Here’s my story.
Learned about fapping early in high school, and got addicted quickly. Until I was around 17, I couldn’t go a day without PMO. It was all I thought about, almost all of the time. I had absolutely no confidence. It got to the point where couldn’t even look a girl in the eyes for more than a few seconds. I was absolutely miserable.
The summer after my junior year, I quit watching porn cold turkey for religious and moral reasons. But even that wasn’t enough. My imagination would run a bit too wild if I let my guard down. Confidence was slightly better, but fapping still controlled my life.
I spent most of my senior year of high school, as well as 3/4 of my first year of college debating with myself whether beating the one-eyed bishop was a sin or not, since I still adhere to my religious background. The only reason this debate lasted as long as it did was because I didn’t see any Scripture that was explicitly against it. I was absolutely blind to the fact that fapping was a huge problem in my life.

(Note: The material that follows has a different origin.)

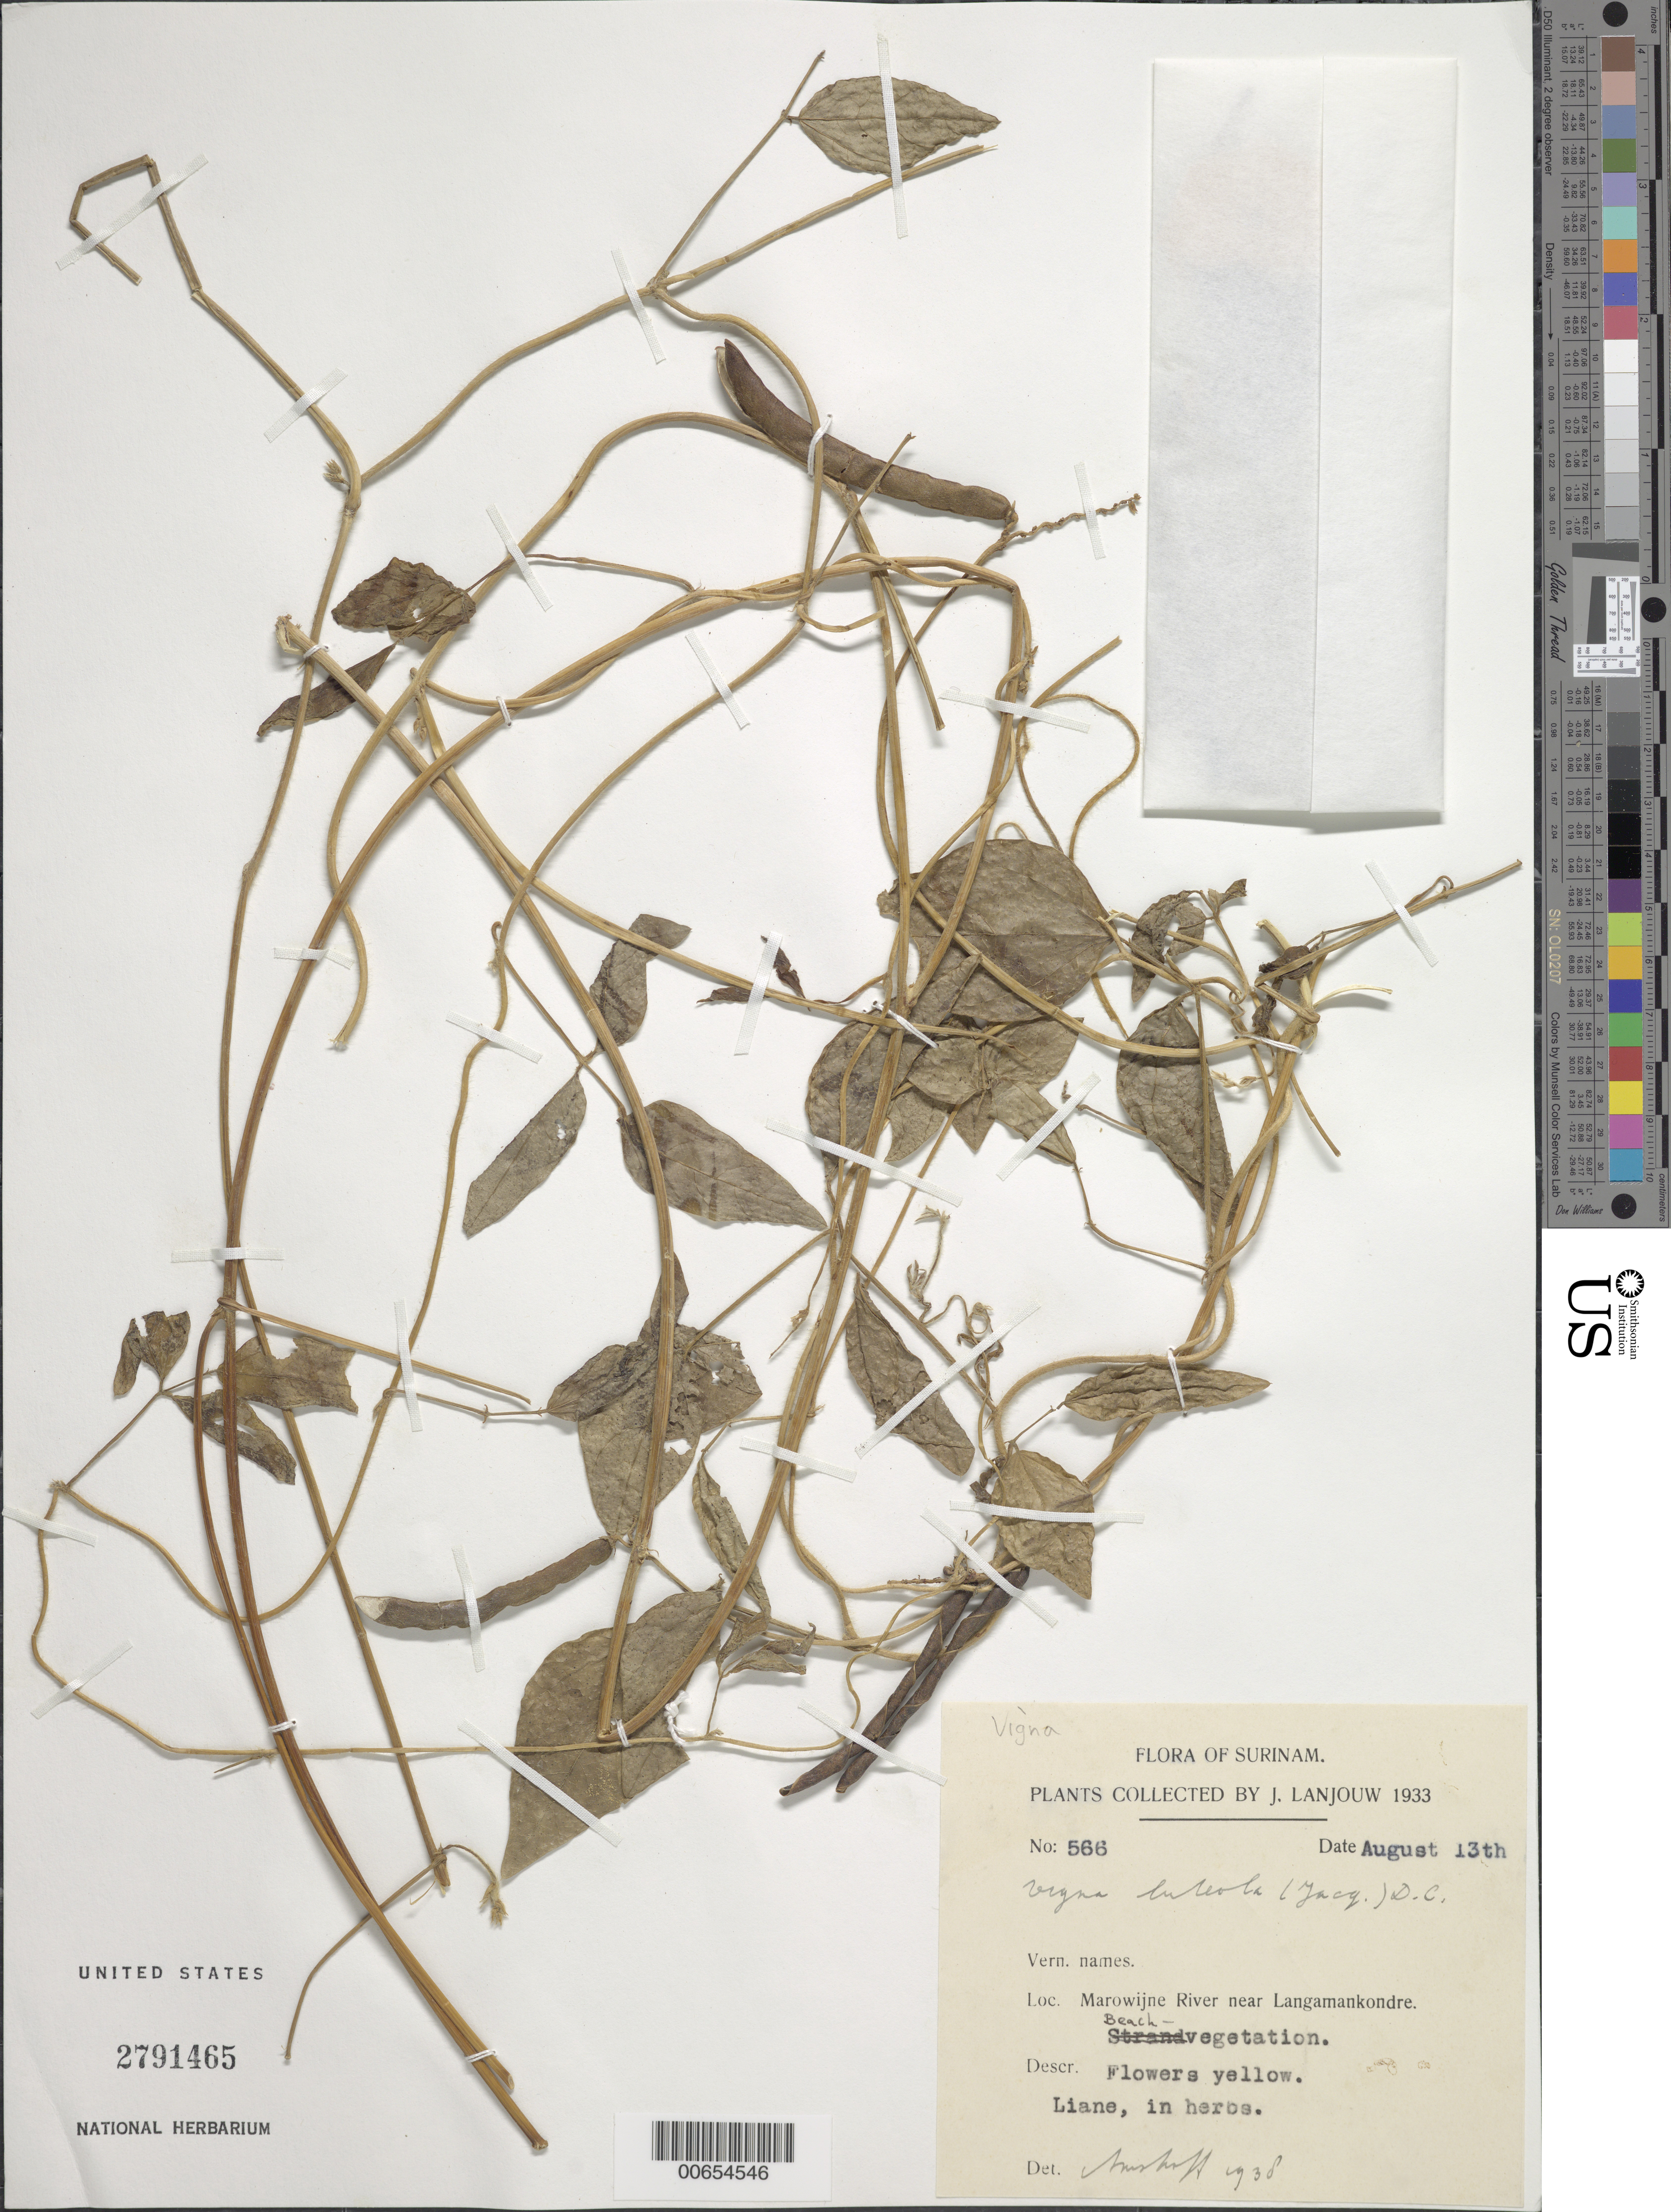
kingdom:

Eventually, that debate did come to an end. A week or so before I turned 19, a thought popped in to my head. How long was I going to keep fapping? Until I’m 25? 30? As much as I was engrossed by it, I still recognized fapping as something I didn’t want to keep doing forever. At that point, I didn’t care if it was a sin or not, I just wanted to drop the habit.
This was around the time that I learned about /r/NoFap. I had heard of people doing NoFap months from when I went on 4chan a lot. Never took it seriously, though. After reading through some of the posts here, I decided to join in the challenge. I could tell that it was working because of that testosterone spike after a week in, since the quality of speeches I had to give for a class went from terrible to awesome, then back down again. The first month or so was the hardest. It felt natural to fap. Got past it through meditation and prayer. I thought that if I got to Day 90, I could start fapping once a week. When I did get there, that attitude changed. I just didn’t want to fap anymore. I grew apathetic towards it. Sure, I blue-balled a lot, but I saw it as a victory. Every blue-ball was a sign that I was taking back control of my life.
So here I am now, 180 days in. I leave you with this passage from Galatians 6, which has been a great motivator for me on my journey. I know that a good portion of Reddit doesn’t share my beliefs, but please just take it as it is:
A man reaps what he sows. Whoever sows to please their flesh, from the flesh will reap destruction; whoever sows to please the Spirit, from the Spirit will reap eternal life. Let us not become weary in doing good, for at the proper time we will reap a harvest if we do not give up.